SELECT count(*) FROM url('http://127.0.0.1:7280/api/v1/gh-archive/search/stream?query=log4j+OR+log4shell&fast_field=id&output_format=click_house_row_binary', RowBinary, 'id UInt64')
┌─count()─┐
│ 217469 │
└─────────┘
1 row in set. Elapsed: 0.068 sec. Processed 217.47 thousand rows, 1.74 MB (3.19 million rows/s., 25.55 MB/s.)
We are fetching 217 469 u64 ids in 0.068 seconds. That's 3.19 million rows per second, not bad. And it's possible to increase the throughput if fast field are already cached.
Let's do another example with a more exciting query that will match log4j
or log4shell
and count events per day:
SELECT
count(*),
toDate(fromUnixTimestamp64Milli(created_at)) AS date
FROM github_events
WHERE id IN (
SELECT id
FROM url('http://127.0.0.1:7280/api/v1/gh-archive/search/stream?query=log4j+OR+log4shell&fast_field=id&output_format=click_house_row_binary', RowBinary, 'id UInt64')
)
GROUP BY date
Query id: 10cb0d5a-7817-424e-8248-820fa2c425b8
┌─count()─┬───────date─┐
│ 96 │ 2021-12-01 │
│ 66 │ 2021-12-02 │
│ 70 │ 2021-12-03 │
│ 62 │ 2021-12-04 │
│ 67 │ 2021-12-05 │
│ 167 │ 2021-12-06 │
│ 140 │ 2021-12-07 │
│ 104 │ 2021-12-08 │
│ 157 │ 2021-12-09 │
│ 88110 │ 2021-12-10 │
│ 2937 │ 2021-12-11 │
│ 1533 │ 2021-12-12 │
│ 5935 │ 2021-12-13 │
│ 118025 │ 2021-12-14 │
└─────────┴────────────┘
14 rows in set. Elapsed: 0.124 sec. Processed 8.35 million rows, 123.10 MB (67.42 million rows/s., 993.55 MB/s.)
We can see two spikes on the 2021-12-10 and 2021-12-14.
Wrapping up
We have just scratched the surface of full-text search from ClickHouse with this small subset of GitHub archive.
You can play with the complete dataset that you can download from our public S3 bucket.

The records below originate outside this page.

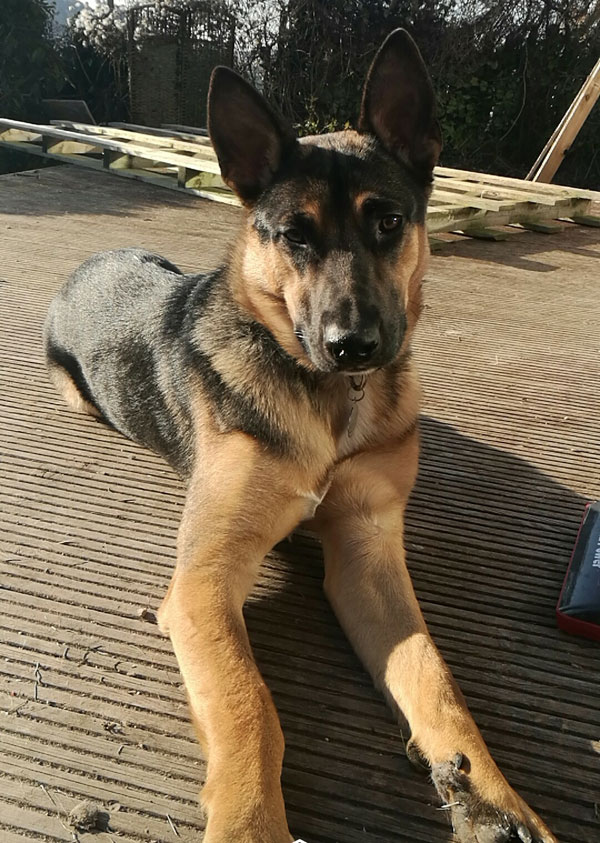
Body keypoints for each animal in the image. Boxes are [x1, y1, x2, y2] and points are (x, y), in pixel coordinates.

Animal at [43, 28, 556, 843]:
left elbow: (436, 681)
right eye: (294, 236)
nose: (355, 347)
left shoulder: (369, 558)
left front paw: (495, 799)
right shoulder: (204, 584)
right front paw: (251, 820)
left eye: (388, 221)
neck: (331, 403)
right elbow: (252, 706)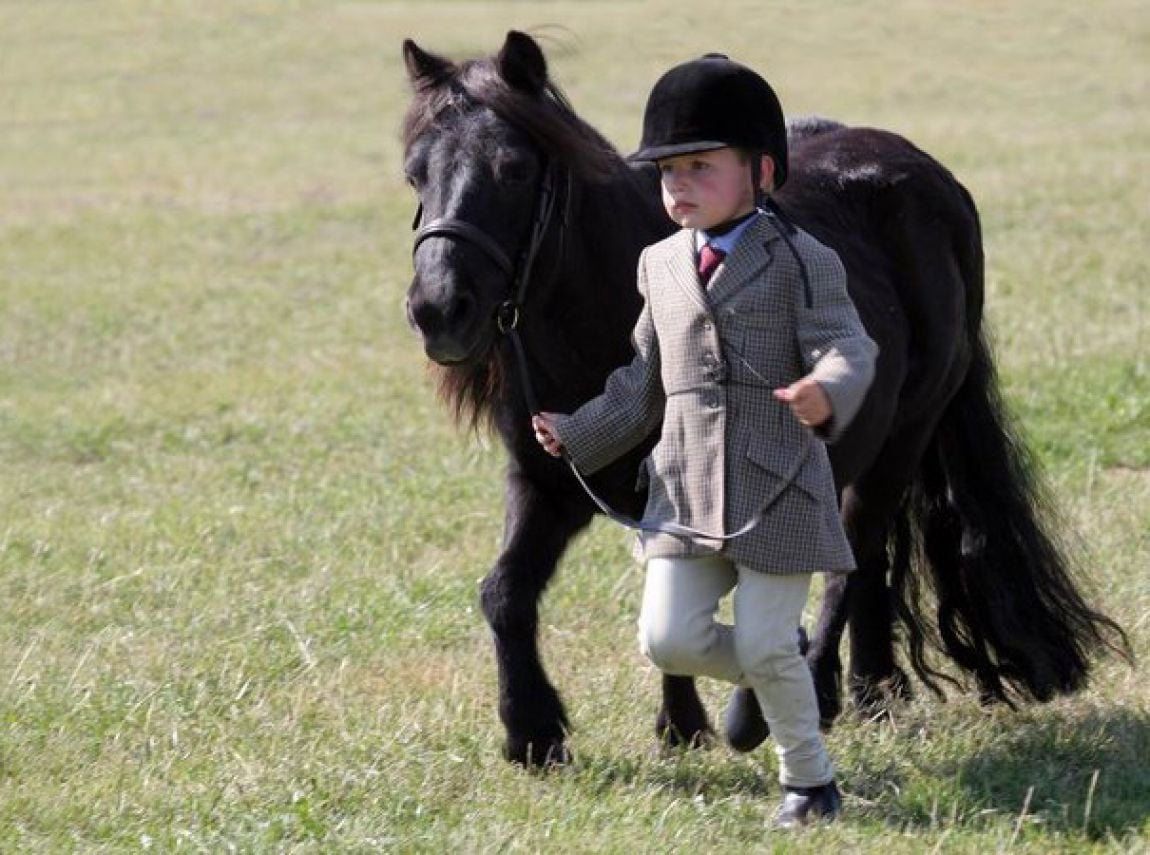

We have made available monthly gzipped ndjson files from 2015 until 2021. Here are 2015-01
links:
- full JSON dataset https://quickwit-datasets-public.s3.amazonaws.com/gh-archive/gh-archive-2015-01.json.gz
- text-only JSON dataset https://quickwit-datasets-public.s3.amazonaws.com/gh-archive/gh-archive-2015-01-text-only.json.gz
The search stream endpoint is powerful enough to stream 100 million ids to ClickHouse in less than 2 seconds on a multi TB dataset. And you should be comfortable playing with search stream on even bigger datasets.